We still need content but communication and collaboration is to the fore and I now use social media tools like Twitter, to share information; to ask others’ opinions; to find out information and facts; to say what I think and to see what others are thinking; to find like minded people and contrary minded people; to reflect and to develop and test ideas and to work together. The focus is on relationship and trust building. So what do we teach social work students. We touch on much of the above list but not very often in the context of social media.
A true story follows. Two students placed in Leaving Care project placements. Both agencies had policies of following up care leavers periodically. In one agency the approach was to write to the care leaver at three monthly intervals to their last known address. I do not know what the response rate is but I suspect it is not very high. In the other agency they have ‘got’ social media, or so they think, as it is an acceptable practice to look up a care leaver’s Facebook page and if they are active there then that is a positive sign that all is well. I asked the student in the first agency whether she could think of alternative ways to contact the care leaver. I asked the student in the second agency if the care leaver had given permission to be checked up on in this way. Whether the student had ever had a conversation about internet safety and the maze of Facebook’s privacy settings? Whether the agency had ever discussed the ethics of this approach? Whether the care leaver had asked to befriend her on her Facebook and if that happened what would be her response? The GSCC have just published a guide to Professional Boundaries with a nifty animated student exercise version too. The only mention of technology I have spotted is in Example 6 about an offensive email being passed around. It is a start but not nearly enough.

Collected data
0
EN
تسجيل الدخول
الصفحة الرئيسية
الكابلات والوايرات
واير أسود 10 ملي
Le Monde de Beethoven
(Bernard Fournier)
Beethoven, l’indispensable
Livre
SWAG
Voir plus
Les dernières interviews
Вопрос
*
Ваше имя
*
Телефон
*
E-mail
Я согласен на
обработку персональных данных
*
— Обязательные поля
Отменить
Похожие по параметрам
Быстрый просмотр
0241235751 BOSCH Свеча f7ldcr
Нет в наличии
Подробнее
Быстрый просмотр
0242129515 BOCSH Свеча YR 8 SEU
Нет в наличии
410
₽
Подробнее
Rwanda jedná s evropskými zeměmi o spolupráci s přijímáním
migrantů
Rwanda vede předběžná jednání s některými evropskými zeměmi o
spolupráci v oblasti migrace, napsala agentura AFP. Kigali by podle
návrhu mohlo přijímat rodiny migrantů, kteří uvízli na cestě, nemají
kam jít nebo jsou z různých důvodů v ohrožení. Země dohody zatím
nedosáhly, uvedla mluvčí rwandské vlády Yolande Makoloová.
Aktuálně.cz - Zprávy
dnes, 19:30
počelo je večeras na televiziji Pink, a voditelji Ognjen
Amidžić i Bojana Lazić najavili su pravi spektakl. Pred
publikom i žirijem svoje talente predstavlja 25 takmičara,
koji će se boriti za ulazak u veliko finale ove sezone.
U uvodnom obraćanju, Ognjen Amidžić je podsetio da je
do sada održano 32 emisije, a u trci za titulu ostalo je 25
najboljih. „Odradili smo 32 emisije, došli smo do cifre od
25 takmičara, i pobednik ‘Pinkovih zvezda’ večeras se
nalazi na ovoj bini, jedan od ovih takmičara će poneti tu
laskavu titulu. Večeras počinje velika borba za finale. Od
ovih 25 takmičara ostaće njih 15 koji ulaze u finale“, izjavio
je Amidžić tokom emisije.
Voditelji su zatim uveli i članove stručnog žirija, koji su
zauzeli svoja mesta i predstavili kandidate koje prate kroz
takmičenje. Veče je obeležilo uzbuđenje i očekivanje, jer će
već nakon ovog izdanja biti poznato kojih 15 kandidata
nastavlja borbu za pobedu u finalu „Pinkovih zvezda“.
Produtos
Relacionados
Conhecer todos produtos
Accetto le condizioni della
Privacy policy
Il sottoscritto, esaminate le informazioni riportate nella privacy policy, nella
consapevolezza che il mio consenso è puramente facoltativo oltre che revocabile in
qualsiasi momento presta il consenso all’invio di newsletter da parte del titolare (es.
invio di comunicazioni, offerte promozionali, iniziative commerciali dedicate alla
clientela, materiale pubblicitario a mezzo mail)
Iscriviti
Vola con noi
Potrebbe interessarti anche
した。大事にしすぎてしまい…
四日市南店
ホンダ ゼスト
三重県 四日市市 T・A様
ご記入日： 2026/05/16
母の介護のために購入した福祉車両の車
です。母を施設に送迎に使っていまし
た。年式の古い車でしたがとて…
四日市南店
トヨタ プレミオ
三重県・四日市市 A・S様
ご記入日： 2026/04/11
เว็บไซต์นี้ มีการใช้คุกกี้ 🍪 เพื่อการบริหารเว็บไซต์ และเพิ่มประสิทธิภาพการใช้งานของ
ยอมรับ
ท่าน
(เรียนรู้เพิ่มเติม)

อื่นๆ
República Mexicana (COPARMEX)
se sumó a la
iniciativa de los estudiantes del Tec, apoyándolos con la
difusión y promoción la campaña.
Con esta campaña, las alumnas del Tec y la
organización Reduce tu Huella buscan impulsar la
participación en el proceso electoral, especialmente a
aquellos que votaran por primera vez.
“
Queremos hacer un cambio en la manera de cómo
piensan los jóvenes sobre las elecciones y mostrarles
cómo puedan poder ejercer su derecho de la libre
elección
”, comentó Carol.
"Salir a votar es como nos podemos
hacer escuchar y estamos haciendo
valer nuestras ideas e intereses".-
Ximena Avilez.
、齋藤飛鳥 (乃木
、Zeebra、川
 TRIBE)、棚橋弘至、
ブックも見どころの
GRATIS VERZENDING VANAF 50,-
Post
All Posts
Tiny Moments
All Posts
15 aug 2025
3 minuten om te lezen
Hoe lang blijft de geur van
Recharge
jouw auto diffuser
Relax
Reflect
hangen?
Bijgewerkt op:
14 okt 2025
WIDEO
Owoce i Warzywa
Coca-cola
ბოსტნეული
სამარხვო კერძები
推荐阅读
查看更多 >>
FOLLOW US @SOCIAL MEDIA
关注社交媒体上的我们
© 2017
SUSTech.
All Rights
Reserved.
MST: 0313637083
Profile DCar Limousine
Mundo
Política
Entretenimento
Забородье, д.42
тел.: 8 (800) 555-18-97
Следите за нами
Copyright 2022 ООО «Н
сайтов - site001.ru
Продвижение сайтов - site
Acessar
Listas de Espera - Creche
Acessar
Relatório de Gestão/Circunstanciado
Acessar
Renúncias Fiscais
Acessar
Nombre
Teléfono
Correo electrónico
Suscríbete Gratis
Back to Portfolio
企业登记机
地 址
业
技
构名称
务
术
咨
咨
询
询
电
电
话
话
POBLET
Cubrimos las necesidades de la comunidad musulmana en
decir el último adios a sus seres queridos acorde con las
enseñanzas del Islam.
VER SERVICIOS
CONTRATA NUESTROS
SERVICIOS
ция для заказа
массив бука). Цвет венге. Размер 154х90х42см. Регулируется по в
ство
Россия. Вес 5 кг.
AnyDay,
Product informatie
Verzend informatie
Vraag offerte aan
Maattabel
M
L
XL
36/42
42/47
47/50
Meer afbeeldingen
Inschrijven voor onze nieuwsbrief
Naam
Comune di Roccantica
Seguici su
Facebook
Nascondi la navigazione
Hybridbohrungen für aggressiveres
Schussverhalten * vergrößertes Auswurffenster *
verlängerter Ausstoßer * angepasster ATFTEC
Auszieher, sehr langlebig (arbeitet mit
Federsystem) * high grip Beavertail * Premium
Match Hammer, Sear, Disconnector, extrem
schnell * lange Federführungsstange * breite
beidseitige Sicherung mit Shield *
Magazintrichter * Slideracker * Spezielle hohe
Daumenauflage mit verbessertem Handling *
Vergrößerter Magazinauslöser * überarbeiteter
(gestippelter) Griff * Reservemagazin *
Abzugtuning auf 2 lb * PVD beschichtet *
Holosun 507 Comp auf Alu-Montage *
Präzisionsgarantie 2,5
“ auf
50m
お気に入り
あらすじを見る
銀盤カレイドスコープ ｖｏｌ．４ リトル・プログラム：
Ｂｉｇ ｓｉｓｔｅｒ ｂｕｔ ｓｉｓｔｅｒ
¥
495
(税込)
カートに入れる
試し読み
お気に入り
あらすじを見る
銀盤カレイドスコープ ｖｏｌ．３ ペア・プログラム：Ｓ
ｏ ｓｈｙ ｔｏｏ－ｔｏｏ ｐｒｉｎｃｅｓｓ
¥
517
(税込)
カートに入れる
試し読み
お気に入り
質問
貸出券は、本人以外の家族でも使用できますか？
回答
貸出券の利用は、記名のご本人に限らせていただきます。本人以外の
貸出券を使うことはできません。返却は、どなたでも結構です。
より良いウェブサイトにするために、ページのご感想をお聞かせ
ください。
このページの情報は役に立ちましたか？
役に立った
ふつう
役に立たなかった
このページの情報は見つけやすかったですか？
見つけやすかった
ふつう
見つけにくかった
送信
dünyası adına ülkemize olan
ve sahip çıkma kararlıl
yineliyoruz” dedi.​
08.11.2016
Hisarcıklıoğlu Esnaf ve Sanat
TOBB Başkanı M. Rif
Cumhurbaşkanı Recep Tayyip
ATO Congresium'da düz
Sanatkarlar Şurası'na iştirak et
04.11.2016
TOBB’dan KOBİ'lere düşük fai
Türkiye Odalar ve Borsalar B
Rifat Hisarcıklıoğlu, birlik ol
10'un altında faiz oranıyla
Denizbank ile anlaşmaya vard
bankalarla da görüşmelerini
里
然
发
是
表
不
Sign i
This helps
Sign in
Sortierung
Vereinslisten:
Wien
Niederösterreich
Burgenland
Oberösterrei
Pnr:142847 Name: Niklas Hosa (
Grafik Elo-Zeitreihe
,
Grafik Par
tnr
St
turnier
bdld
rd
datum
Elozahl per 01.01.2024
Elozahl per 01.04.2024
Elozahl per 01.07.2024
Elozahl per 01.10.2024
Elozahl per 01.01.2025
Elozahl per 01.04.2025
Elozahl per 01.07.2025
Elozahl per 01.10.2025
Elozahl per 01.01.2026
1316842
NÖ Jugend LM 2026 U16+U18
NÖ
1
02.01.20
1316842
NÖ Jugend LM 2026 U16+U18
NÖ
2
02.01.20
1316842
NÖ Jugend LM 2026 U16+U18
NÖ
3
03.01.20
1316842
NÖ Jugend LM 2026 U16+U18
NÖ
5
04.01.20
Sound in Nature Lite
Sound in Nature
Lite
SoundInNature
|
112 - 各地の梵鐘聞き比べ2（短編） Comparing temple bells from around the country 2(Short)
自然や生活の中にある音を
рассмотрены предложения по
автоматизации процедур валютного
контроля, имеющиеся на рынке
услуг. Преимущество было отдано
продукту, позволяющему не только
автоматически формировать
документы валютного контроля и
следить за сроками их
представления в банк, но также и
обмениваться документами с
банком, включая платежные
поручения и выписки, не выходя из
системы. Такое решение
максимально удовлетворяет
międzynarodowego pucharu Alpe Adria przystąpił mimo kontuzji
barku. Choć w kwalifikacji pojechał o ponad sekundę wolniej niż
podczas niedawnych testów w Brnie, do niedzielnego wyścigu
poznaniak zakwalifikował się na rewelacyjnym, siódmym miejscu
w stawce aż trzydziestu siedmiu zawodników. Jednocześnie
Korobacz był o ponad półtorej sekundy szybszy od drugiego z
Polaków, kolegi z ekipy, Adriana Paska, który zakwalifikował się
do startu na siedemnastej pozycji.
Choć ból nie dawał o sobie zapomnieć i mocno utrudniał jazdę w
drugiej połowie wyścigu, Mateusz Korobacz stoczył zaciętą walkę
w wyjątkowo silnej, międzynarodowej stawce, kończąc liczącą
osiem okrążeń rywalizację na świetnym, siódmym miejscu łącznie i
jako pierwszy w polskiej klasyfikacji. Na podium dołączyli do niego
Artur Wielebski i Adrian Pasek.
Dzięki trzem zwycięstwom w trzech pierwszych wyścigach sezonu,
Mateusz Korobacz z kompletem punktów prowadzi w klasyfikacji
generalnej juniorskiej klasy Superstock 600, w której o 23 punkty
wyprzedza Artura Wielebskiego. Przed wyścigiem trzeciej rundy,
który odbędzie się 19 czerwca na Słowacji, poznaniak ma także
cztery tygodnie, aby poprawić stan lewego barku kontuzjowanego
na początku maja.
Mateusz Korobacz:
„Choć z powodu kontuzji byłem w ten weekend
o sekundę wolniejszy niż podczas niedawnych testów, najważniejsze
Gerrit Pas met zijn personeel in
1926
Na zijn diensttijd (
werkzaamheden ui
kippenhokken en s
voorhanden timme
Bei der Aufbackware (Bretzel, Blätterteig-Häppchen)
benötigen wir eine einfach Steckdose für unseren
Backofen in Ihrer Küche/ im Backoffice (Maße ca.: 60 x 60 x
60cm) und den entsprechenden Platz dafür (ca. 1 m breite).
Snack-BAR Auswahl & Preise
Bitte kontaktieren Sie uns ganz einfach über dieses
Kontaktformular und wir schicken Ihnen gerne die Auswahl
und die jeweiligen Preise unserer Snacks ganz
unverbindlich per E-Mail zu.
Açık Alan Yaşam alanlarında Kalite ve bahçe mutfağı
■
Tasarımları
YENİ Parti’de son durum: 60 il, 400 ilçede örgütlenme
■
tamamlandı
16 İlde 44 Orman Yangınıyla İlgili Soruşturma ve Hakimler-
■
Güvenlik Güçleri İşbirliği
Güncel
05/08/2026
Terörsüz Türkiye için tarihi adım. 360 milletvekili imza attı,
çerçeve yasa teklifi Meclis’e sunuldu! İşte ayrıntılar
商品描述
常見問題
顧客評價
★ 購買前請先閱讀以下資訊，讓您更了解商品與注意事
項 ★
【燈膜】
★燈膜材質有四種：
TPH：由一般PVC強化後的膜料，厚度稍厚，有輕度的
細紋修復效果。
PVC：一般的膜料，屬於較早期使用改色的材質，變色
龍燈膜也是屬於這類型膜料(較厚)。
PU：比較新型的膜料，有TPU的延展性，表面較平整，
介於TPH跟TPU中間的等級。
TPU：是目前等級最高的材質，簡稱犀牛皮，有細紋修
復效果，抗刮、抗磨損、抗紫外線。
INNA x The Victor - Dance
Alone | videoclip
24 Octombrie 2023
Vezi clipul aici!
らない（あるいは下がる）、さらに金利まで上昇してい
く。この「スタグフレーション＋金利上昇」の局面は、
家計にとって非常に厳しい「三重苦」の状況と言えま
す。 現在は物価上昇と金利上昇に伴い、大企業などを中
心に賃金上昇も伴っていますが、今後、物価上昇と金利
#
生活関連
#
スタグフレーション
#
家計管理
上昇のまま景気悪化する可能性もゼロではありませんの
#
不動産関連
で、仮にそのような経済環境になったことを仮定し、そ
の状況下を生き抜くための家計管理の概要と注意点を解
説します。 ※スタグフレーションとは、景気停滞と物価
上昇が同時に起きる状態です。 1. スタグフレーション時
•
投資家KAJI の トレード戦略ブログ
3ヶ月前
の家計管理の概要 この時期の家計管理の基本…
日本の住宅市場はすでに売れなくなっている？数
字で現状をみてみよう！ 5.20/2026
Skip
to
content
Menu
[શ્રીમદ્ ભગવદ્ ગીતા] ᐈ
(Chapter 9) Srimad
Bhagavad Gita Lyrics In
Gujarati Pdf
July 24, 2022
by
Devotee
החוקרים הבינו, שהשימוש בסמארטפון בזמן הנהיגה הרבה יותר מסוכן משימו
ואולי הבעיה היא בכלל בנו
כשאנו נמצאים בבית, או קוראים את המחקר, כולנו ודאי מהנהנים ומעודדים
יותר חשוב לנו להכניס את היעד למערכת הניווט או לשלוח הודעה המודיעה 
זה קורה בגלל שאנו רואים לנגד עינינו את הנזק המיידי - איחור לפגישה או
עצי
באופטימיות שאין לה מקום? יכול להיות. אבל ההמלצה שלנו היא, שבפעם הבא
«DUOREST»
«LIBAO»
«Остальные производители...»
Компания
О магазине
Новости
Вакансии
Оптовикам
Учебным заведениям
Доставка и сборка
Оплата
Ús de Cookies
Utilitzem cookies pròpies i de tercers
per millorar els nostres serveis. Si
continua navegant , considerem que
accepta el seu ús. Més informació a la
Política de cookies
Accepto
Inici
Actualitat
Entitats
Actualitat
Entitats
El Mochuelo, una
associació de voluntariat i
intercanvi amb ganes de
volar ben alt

*Parts of the exercise*:
A) Repeat the collected data from its first line down to the line containing "dnes, 19:30", including both of those lines.
B) Carry on the piece about social media in social work teaching from the point where it stops.

*Task-by-task outputs*:
A)
0
EN
تسجيل الدخول
الصفحة الرئيسية
الكابلات والوايرات
واير أسود 10 ملي
Le Monde de Beethoven
(Bernard Fournier)
Beethoven, l’indispensable
Livre
SWAG
Voir plus
Les dernières interviews
Вопрос
*
Ваше имя
*
Телефон
*
E-mail
Я согласен на
обработку персональных данных
*
— Обязательные поля
Отменить
Похожие по параметрам
Быстрый просмотр
0241235751 BOSCH Свеча f7ldcr
Нет в наличии
Подробнее
Быстрый просмотр
0242129515 BOCSH Свеча YR 8 SEU
Нет в наличии
410
₽
Подробнее
Rwanda jedná s evropskými zeměmi o spolupráci s přijímáním
migrantů
Rwanda vede předběžná jednání s některými evropskými zeměmi o
spolupráci v oblasti migrace, napsala agentura AFP. Kigali by podle
návrhu mohlo přijímat rodiny migrantů, kteří uvízli na cestě, nemají
kam jít nebo jsou z různých důvodů v ohrožení. Země dohody zatím
nedosáhly, uvedla mluvčí rwandské vlády Yolande Makoloová.
Aktuálně.cz - Zprávy
dnes, 19:30

B)
We are about to experience another seismic shift in England in social work education as the work of the Social Work Task Force and subsequent Reform Board is implemented. There will not be a prescribed curriculum but there has been some, still in draft, guidance, written about key areas to cover in some topics. For instance the one on Communication includes “….. Writing and ICT skills can be taught as core skills, or integrally in other curriculum areas. Guidance about the appropriate use of social networking sites should be given.” Embedding technology skill learning is what we argued for in 2005 as an alternative to the ECDL. The guidance is a small step for social work kind and there is much more to do. @profsuewhite and I have raised this issue with the College of Social Work. The College intends to develop virtual communities of practice as a significant way of developing networks. This is both an opportunity and a huge challenge. In the maelstrom of changes that are happening in higher education, social work practice alongside lower cost mobile web access there are possibilities to influence and change how learning happens
1. My one claim to fame is that I wrote the position paper that supported the decision to drop the ECDL requirement in 2010. It was hugely time consuming, expensive, mechanistic and there were fraught issues to do with what happened if you didn’t pass all the modules, did that mean you could not become a qualified social worker.
2. Building skills into the social work curriculum: A guide to meeting the requirement for social work students to achieve information and communication technology skills, Judith Holt & Jackie Rafferty SWAP, 2005.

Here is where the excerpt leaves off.